Start of Block

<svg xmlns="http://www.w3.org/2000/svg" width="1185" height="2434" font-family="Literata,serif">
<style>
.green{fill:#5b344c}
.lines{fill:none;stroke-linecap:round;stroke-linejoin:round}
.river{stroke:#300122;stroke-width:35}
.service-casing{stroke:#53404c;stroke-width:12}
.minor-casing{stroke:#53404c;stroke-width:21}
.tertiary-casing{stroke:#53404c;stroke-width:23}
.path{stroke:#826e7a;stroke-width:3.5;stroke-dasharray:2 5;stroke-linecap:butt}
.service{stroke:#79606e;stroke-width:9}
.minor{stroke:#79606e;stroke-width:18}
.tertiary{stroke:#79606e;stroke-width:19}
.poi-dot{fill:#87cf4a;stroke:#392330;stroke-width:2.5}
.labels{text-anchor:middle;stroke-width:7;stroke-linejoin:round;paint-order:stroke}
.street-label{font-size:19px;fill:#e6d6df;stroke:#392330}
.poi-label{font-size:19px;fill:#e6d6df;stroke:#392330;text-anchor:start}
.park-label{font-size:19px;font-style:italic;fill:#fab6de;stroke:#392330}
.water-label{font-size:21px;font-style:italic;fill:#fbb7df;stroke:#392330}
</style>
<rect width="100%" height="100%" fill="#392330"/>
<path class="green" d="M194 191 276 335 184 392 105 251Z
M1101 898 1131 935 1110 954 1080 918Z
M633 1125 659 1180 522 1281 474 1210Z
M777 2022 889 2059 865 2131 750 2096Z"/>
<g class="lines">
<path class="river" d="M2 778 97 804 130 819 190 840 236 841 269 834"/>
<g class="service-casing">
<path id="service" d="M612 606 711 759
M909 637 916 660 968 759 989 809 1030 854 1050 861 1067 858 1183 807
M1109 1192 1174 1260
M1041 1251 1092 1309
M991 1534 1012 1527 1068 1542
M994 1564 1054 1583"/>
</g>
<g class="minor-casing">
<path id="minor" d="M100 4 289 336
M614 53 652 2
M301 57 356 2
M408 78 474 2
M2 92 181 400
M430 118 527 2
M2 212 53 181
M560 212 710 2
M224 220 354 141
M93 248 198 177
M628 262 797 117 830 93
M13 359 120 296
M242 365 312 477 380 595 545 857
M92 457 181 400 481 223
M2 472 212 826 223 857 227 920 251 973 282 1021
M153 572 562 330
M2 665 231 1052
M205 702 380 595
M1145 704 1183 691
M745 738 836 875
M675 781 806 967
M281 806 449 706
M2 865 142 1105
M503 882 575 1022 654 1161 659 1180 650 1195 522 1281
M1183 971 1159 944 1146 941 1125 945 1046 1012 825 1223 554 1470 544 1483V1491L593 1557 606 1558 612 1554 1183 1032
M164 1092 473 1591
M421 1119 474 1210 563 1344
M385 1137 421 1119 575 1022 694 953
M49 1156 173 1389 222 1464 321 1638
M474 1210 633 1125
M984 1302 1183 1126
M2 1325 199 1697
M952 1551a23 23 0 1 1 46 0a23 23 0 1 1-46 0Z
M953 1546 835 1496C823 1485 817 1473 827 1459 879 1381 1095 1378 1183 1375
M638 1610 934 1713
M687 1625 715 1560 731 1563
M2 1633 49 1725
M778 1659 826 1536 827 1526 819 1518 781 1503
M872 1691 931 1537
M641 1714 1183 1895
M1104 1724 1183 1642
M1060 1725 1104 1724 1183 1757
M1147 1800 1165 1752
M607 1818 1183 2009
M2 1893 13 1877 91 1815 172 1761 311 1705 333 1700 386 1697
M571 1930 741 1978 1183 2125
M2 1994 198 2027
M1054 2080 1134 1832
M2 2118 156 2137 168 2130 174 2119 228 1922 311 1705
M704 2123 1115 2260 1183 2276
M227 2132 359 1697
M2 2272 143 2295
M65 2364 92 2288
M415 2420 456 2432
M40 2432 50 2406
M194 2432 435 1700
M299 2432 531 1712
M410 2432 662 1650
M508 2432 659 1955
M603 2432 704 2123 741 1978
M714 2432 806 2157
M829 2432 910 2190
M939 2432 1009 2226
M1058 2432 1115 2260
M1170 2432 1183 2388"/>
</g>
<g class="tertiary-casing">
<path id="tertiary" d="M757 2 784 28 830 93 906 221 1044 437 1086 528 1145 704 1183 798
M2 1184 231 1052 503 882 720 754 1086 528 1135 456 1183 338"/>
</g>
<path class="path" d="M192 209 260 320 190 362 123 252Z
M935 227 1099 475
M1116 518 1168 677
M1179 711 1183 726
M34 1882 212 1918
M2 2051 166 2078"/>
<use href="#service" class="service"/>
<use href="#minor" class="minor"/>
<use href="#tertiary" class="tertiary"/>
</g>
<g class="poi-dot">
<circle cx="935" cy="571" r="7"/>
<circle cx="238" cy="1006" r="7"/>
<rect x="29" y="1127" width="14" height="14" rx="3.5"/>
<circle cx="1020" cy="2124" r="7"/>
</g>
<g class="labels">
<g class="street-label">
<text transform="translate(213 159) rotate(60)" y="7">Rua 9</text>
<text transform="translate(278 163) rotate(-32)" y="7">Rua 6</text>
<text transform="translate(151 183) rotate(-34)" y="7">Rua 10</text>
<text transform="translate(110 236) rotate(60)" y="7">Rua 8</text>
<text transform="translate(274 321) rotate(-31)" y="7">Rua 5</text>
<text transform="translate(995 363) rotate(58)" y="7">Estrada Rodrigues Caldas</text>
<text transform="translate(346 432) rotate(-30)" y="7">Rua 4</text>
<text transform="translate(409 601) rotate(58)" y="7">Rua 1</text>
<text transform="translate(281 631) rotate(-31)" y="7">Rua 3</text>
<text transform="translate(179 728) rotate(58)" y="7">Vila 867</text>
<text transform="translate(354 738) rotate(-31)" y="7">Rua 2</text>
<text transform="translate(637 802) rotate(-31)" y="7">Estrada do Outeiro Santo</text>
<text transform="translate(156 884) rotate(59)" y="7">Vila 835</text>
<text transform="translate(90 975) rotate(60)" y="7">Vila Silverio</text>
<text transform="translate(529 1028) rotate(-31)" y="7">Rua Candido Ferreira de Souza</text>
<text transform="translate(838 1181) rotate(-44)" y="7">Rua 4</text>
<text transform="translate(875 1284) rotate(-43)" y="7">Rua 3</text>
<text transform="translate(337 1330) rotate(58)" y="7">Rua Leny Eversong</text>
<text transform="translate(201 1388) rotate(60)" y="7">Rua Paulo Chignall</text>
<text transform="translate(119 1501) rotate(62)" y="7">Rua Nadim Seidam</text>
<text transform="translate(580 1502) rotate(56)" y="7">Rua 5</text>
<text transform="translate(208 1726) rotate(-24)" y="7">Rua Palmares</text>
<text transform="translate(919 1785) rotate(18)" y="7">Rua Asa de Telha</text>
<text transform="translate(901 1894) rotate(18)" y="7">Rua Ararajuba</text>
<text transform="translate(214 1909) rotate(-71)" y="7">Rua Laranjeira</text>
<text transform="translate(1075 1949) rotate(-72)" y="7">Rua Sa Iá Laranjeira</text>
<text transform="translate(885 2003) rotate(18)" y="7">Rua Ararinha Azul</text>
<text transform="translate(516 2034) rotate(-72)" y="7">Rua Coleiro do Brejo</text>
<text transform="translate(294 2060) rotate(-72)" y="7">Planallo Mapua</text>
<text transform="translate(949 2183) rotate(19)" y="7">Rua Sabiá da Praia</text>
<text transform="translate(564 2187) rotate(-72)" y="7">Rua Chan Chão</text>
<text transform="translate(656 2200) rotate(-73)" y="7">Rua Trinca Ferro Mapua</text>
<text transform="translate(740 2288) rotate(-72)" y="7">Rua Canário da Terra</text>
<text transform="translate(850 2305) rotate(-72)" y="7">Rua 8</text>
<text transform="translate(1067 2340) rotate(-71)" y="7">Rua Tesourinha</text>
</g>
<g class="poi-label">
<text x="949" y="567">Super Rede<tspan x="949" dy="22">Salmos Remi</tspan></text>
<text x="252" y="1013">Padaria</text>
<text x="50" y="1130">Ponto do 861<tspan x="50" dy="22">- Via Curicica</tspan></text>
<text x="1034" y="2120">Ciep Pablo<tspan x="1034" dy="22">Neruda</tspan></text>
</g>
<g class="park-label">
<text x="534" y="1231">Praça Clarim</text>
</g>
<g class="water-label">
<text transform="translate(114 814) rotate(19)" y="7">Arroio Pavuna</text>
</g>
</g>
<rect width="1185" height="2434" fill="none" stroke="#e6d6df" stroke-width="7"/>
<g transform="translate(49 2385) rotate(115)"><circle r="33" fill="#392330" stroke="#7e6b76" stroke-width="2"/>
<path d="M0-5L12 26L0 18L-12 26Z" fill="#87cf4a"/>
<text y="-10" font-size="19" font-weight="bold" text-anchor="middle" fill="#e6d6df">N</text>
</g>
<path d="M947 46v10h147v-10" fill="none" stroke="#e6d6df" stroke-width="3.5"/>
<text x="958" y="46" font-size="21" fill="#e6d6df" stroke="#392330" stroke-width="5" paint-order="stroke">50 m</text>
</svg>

End of Block

[Task to complete]
Search the data for "linejoin" and list every line in which it occurs.

[Solution to this exercise]
.lines{fill:none;stroke-linecap:round;stroke-linejoin:round}
.labels{text-anchor:middle;stroke-width:7;stroke-linejoin:round;paint-order:stroke}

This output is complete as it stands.